Another major risk is that we are more likely than not entering into a recession, which is typically not a great environment to own a special apparel retailer. Another headwind is the strength of US dollar (Reitmans purchase inventories in USD). I’d make an exception for Reitmans purely based on valuation – how much lower could it rerate? Besides, the quality of the business (both from a profitability and a leverage standpoint) improved dramatically through the CCAA cleansing.

Catalysts

On the potential positives, given the excess cash flow and the valuation, I cannot think of anything more accretive than shrinking the share over time either via a NCIB or a SIB (the Canadian version of share repurchase program or a Dutch auction).

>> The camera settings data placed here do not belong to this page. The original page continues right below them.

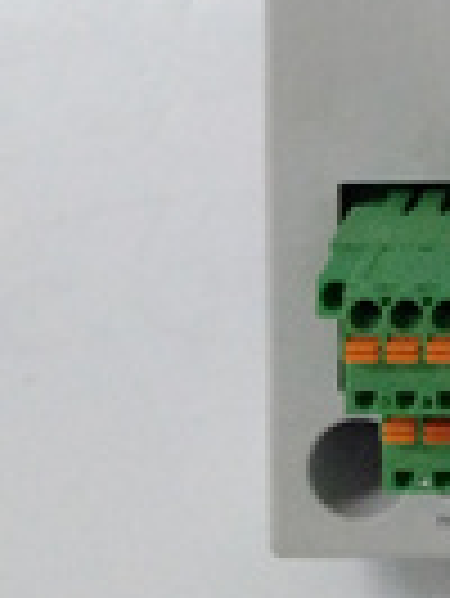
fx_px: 2336
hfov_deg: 10.1
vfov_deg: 12.7
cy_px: -620
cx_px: 909
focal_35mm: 135
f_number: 2
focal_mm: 3.79
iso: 351
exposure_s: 1/33
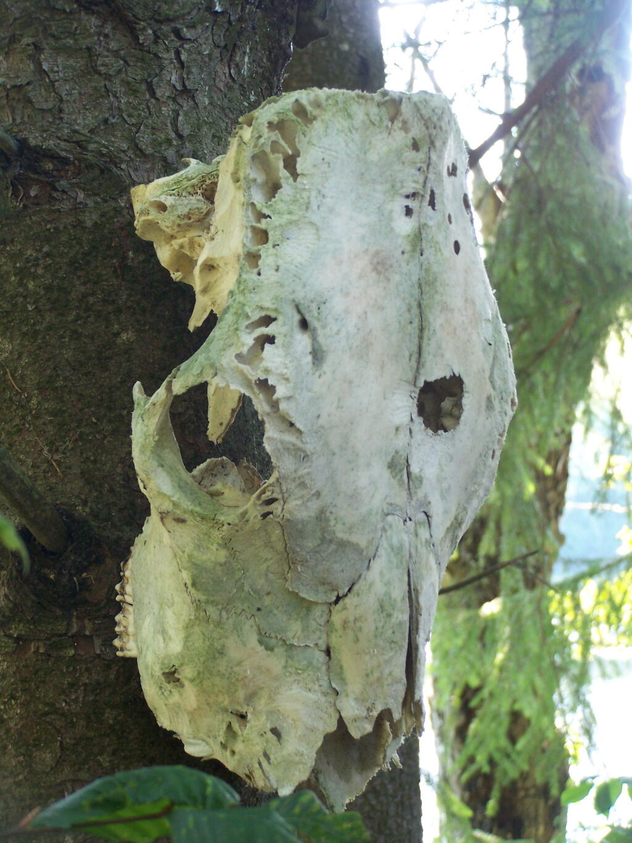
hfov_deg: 14.1
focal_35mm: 105
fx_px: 2556
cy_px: 422
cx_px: 316
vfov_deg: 18.7
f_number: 3.2
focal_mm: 17.5
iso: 140
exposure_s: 1/50
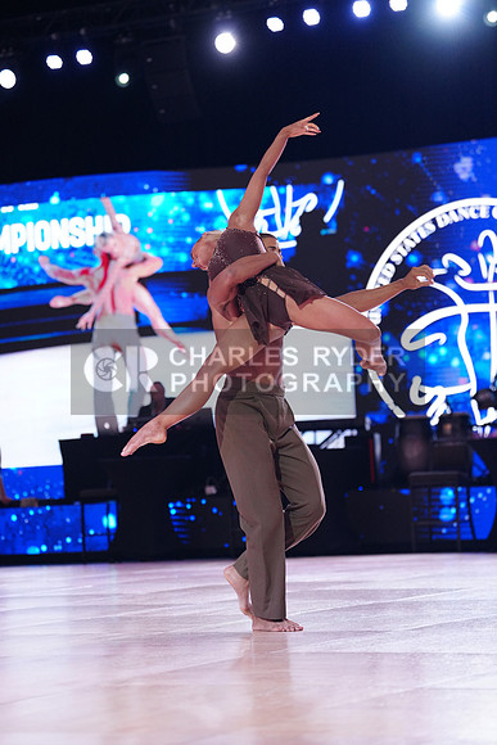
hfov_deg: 13.3
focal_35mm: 103
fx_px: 2132
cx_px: 248
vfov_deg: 19.8
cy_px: 372
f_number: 2.8
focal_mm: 103
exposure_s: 1/400
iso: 2000
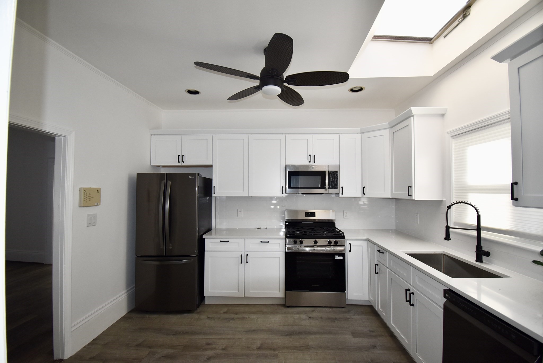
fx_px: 226
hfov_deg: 100.3
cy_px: 182
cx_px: 272
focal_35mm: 15
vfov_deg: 77.4
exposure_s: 1/200
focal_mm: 10
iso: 450
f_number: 5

A take private transaction is also not outside of the realm of possibility, although the founding family has control without taking the company private, so this is probably a little bit of wishful thinking, but the back-of-the-envelope math looks compelling: at $3.00/share, the implied equity value is ~$155 million and the founding family only needs to buy out 75% of total shares (i.e., the non-voting shares). Assuming 10% fees and expenses, the founding need to raise ~$125 million to buy out the public shareholders – $25 million can come from cash on hand and $100 million from debt financing (Reitmans already has a $115 million RCF that they were able to pay off completely within one year out of CCAA). Importantly, $3.00/share is a take-out PE multiple of ~4.2x – a substantial discount to public comps.

Valuation Comp Table

Seeking Alpha

Lastly, I believe another good option for Reitmans is to apply to graduate from the TSXV to the main TSX exchange. Hopefully, a little bit more institutional equity coverage and some IR effort can bring more eyeballs to the story to get a rerating going.

Conclusion

Reitmans is a much higher quality business compared to its recent past, but the market is not giving it full credit yet. Although an apparel retailer is not a typical holding into a recession, Reitmans stock valuation is so inexpensive that it should not rerate lower much lower even if the macroeconomic condition further deteriorates. I can’t promise there won’t be any marking-to-market volatility along the way, but Reitmans is one of the few ways to get a double (my base case) with very low risk of permanent impairment of capital.